→ ACTION À MENER 1
D'après le texte sur Haïti, quelles fonctions le colonel Himmler Rébu a-t-il occupées auparavant ?
→ ACTION À MENER 2
Prolongez, s'il vous plaît, le texte sur Haïti à partir de sa dernière phrase.

→ PASSAGE FOURNI
****
Trois jours plus tard, Sanon Kempès, son nouvel allié, lancera ses troupes contre le quartier voisin de Solino, contrôlé par l’État. Deux policiers y seront grièvement blessés. Port-au-Prince n’a pas fini de brûler.

La difficile équation d’une force multinationale

PHOTO HECTOR RETAMAL, ARCHIVES AGENCE FRANCE-PRESSE

Un Casque bleu de la Mission des Nations unies pour la stabilisation en Haïti (MINUSTAH), à Port-au-Prince en 2017

La communauté internationale doit-elle envoyer une force armée en Haïti pour déloger les gangs ? La question divise toujours les Haïtiens. D’abord parce que les précédents débarquements de soldats étrangers ont laissé d’amers souvenirs. En 1994, une intervention avait échoué à remettre le pays sur les rails. La mission de l’ONU de 2004 à 2017 s’était ensuite soldée par l’importation du choléra et des accusations de viol à l’encontre de Casques bleus. Après le terrible séisme de 2010, un gigantesque élan de générosité avait déferlé sur Haïti. Mais l’effort de reconstruction s’était conclu par un échec retentissant.

Vient ensuite le défi opérationnel. « Les gangs sont entremêlés à la population des bidonvilles, on ne pourra pas les éliminer sans occasionner de terribles dommages collatéraux », prévient le colonel Himmler Rébu, ancien chef des forces spéciales haïtiennes.
****
→ CONTENU DES DONNÉES

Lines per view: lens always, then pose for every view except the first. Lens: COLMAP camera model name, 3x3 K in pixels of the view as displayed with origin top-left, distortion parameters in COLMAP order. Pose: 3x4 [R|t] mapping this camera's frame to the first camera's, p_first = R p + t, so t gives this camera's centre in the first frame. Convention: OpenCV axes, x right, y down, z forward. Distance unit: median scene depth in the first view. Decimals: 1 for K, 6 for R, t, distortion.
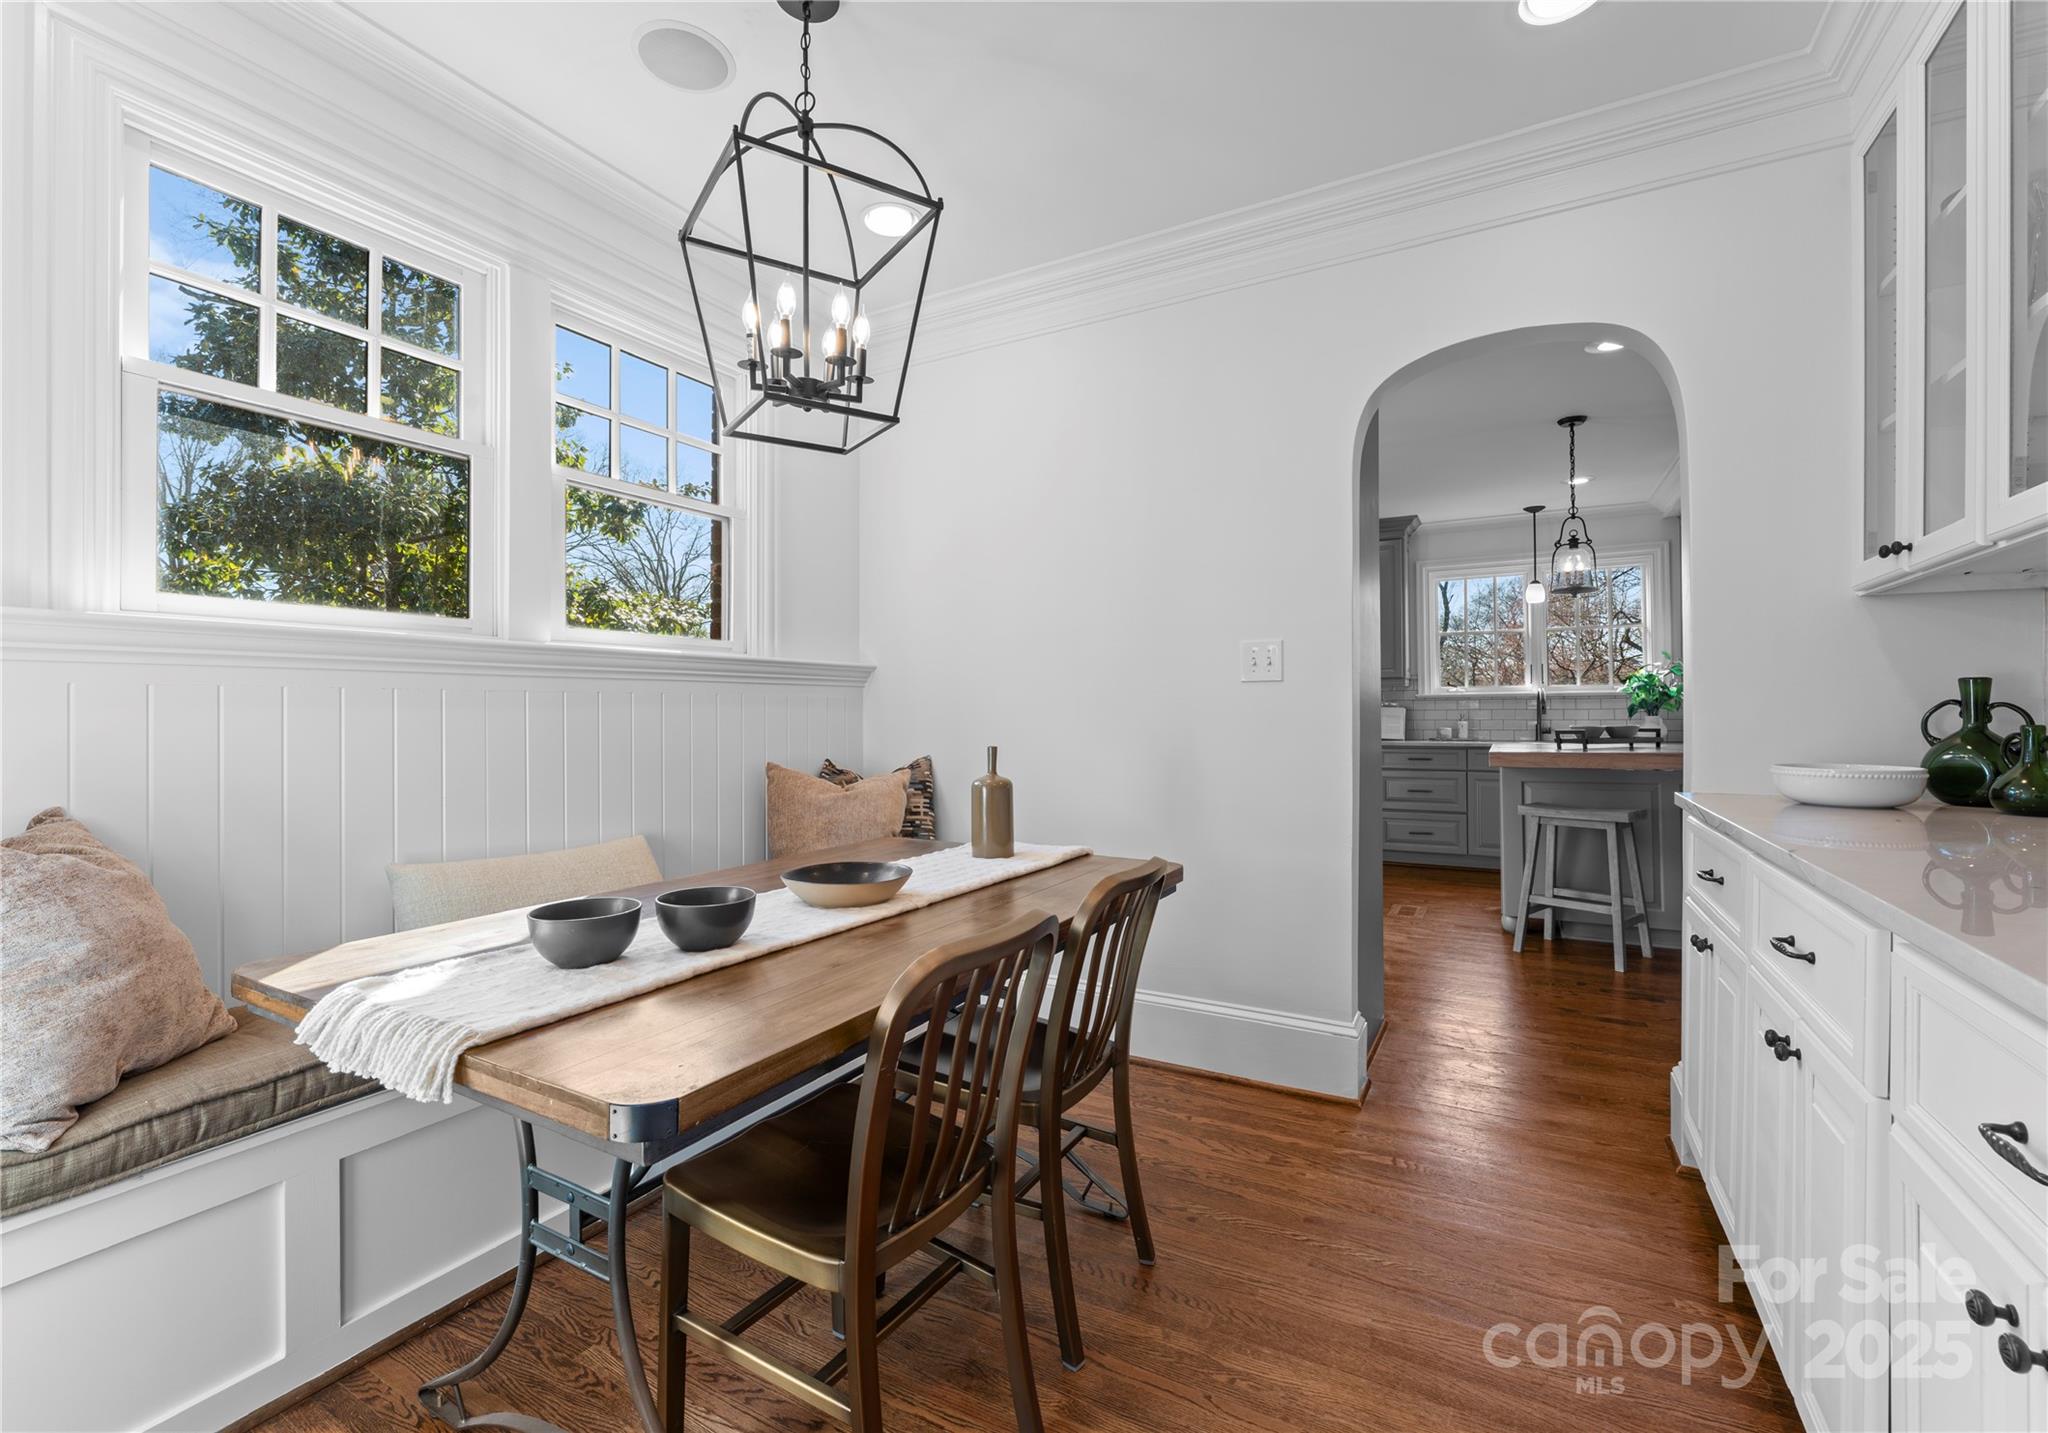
****
→ RÉPONSE RÉDIGÉE 1
Il a été chef des forces spéciales haïtiennes.

→ RÉPONSE RÉDIGÉE 2
Contrairement à Jimmy Chérizier, il doute que les gangs livrent bataille. « Les gangs sont composés de jeunes garçons en perdition et sans idéologie. Ils vont se volatiliser à peine la force multinationale débarquée. Le vrai risque, c’est que cette intervention rétablisse un calme de façade et légitime le pouvoir non élu d’Ariel Henry, qui en profitera pour organiser des élections truquées dans la foulée. »

Pour lui, l’ONU doit d’abord sanctionner à fond les membres de l’élite haïtienne permettant aux gangs de blanchir leur argent et d’importer des armes. « Il suffit de débrancher une dizaine d’oligarques haïtiens pour asphyxier les gangs », veut croire le militaire.